THE END OF IT ALL – NEW BEGINNINGS Composer. The word conjures a host of images – baton-wielding madman casting grimaces at a cowering orchestra, reclusive brainiac hunched over a piano keyboard laboring over his masterwork, near-suicidal perfectionist who can’t seem to find the right chord, bloodshot computer geek hyper-keystroking 32nd notes into a glaring computer monitor at 4 a.m. Austin-based musician Matt Butler has been all and none of these things. Butler, an autodidact by nature, cut his teeth learning ‘80s guitar rock in the Northeast Florida backwater burg of Jacksonville.
Not to be ignored, the ‘70s R&B and country (and, yes, the dread classical masters) that his parents listened to seeped in, too, and the wheels were set in motion. A steadily expanding diet of both mainstream and experimental music would continue to shape Butler’s approach to composition – from Bjork to Eminem, Rush to Weather Report, Bartok to Rachmaninoff, Coltrane to Zorn.
It all fell into the roiling brew of Butler’s musical and emotional subconscious. By 17, he was composing for other musicians and performing his work live. He wrote for jazz-influenced quartets, piano quintets, sax quintets, string quintets, solo piano, and small and large ensembles. But his most devastating work would manifest itself in the End of the World Orchestra, which first took shape in 2007.
Ever-evolving both physically and musically, the EOTWO could at any time include four, 10 or a village full of players. But at its core, it was about attitude, mood and sound. It’s not clear whether Butler’s relocation to Austin, TX in the spring of 2011 had a tangible impact on his approach to composition – there was, let’s say an adjustment period -- but one thing was certain: The End of the World Orchestra would find a new life there. Butler, taking a new, minimalist approach to composition, found himself gifted with a massive pool of capable and willing musicians with whom he could create. And create he did.

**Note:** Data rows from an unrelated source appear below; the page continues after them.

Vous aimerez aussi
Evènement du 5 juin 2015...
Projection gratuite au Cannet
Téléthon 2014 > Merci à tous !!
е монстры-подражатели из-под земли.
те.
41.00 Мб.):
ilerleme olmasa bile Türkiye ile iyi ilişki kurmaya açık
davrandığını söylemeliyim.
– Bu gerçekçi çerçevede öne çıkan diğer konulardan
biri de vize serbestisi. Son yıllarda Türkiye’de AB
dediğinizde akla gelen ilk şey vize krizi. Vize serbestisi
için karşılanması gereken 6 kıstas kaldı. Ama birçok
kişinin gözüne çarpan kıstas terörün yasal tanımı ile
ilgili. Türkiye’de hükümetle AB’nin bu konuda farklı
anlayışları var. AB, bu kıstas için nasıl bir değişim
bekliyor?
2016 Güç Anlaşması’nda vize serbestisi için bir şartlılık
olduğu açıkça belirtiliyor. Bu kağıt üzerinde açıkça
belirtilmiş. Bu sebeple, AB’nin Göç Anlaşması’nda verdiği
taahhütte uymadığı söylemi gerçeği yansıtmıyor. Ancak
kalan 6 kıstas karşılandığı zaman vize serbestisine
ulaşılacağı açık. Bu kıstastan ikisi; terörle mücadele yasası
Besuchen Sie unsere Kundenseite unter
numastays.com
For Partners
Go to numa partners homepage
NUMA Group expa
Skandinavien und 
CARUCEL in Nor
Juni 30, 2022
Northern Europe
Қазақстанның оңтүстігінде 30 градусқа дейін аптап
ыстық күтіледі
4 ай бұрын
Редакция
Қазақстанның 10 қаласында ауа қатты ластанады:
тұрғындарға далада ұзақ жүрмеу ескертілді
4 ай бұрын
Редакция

With the latest and most important installment of EOTWO compositions, working from his original quartet framework, Butler wanted the new EOTWO to be interactive and improvisation-driven within the context of his composed pieces. Originally intended to be a big band, the group has settled into a “large ensemble” format: guitar, bass, drums, 5 (or more) saxophones, 3 (or more) trumpets, 2 (or more) trombones. Butler gives that big, beautiful, brassy ensemble plenty of room to do its collective thing. Rather than working from full compositions, Butler presented his work in pieces in small group rehearsals. Rather than expect everyone to play his lengthy pieces alpha/omega, Butler broke it all down, allowing the improvisational skills of the players to hold it all together. The result is unlike anything Butler has done before. More groove, more soul, more depth – and no less devastating.

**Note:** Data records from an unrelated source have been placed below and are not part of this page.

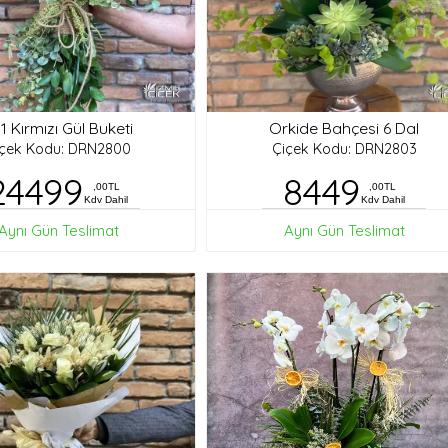
1 Kırmızı Gül Buketi
Orkide Bahçesi 6 Dal
içek Kodu: DRN2800
Çiçek Kodu: DRN2803
24499
8449
,00TL
,00TL
Kdv Dahil
Kdv Dahil
Aynı Gün Teslimat
Aynı Gün Teslimat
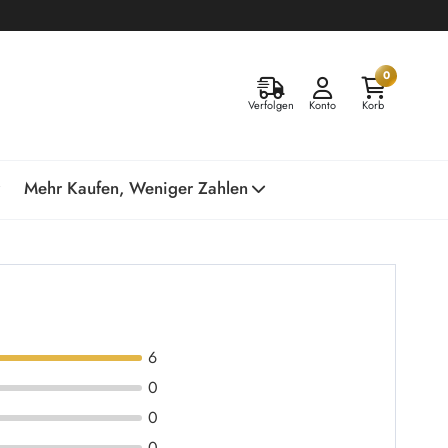
0
Verfolgen
Konto
Korb
Mehr Kaufen, Weniger Zahlen
6
0
0
0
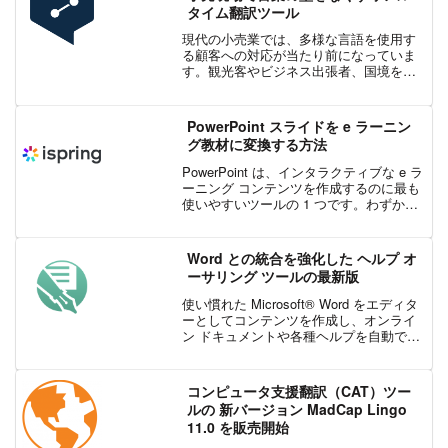
タイム翻訳ツール
現代の小売業では、多様な言語を使用す
る顧客への対応が当たり前になっていま
す。観光客やビジネス出張者、国境を越
えて買い物をする人々、そして現地の言
語に自信のない移民コミュニティの人々
など、実に幅広い層です。同時に、移民
PowerPoint スライドを e ラーニン
の増加や労働力不足の影響...
グ教材に変換する方法
PowerPoint は、インタラクティブな e ラ
ーニング コンテンツを作成するのに最も
使いやすいツールの 1 つです。わずか数
回のクリックで、スライドを即座に e ラ
ーニング用コンテンツに変えることがで
きます。とはいえ、多くの方が「Po...
Word との統合を強化した ヘルプ オ
ーサリング ツールの最新版
使い慣れた Microsoft® Word をエディタ
ーとしてコンテンツを作成し、オンライ
ン ドキュメントや各種ヘルプを自動で生
成できる MadCap 社の Doc-To-Help か
ら、シングルソースである Word との統
合をさらに強化...
コンピュータ支援翻訳（CAT）ツー
ルの 新バージョン MadCap Lingo
11.0 を販売開始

The End of the World Orchestra is a rare beast, a group that can execute complex rhythmic passages, create dense harmonic atmospheres and pull together oddly orchestrated ideas into heady sonic landscapes. They can also get loose and groove. And they are masters of improvisation all. To describe the music further would fail to do it justice. The music of the EOTWO – like all music – must be heard to be appreciated, to be understood, to be felt. But it does no harm to say that if Butler’s approach destroys his former notions about what the End of the World would look like, it also opens the door to a new and brilliant future of composition and performance.